(Action item) In the data beneath this task, how many lines contain "para"? Answer with the number only.

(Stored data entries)
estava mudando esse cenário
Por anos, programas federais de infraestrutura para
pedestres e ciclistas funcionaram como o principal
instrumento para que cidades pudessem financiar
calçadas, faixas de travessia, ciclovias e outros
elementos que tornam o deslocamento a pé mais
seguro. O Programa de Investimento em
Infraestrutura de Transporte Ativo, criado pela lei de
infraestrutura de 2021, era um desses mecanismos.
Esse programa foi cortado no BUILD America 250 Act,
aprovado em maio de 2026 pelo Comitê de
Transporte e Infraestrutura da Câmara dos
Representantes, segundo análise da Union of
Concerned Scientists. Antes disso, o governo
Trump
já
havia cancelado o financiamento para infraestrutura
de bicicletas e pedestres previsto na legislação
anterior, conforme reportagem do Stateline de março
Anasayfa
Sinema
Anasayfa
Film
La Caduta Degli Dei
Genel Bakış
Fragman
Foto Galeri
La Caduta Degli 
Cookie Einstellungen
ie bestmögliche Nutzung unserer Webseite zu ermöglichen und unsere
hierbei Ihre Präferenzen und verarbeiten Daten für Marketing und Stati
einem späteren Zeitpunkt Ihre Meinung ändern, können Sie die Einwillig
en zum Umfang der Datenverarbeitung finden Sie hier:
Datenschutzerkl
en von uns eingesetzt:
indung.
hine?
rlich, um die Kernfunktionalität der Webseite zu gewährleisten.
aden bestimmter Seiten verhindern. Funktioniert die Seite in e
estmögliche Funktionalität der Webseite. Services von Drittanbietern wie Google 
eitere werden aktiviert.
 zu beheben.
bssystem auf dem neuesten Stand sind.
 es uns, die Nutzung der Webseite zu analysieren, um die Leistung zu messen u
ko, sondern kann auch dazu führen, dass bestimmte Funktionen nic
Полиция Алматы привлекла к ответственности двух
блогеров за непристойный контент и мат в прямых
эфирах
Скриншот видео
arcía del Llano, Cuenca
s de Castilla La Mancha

(Task result) 3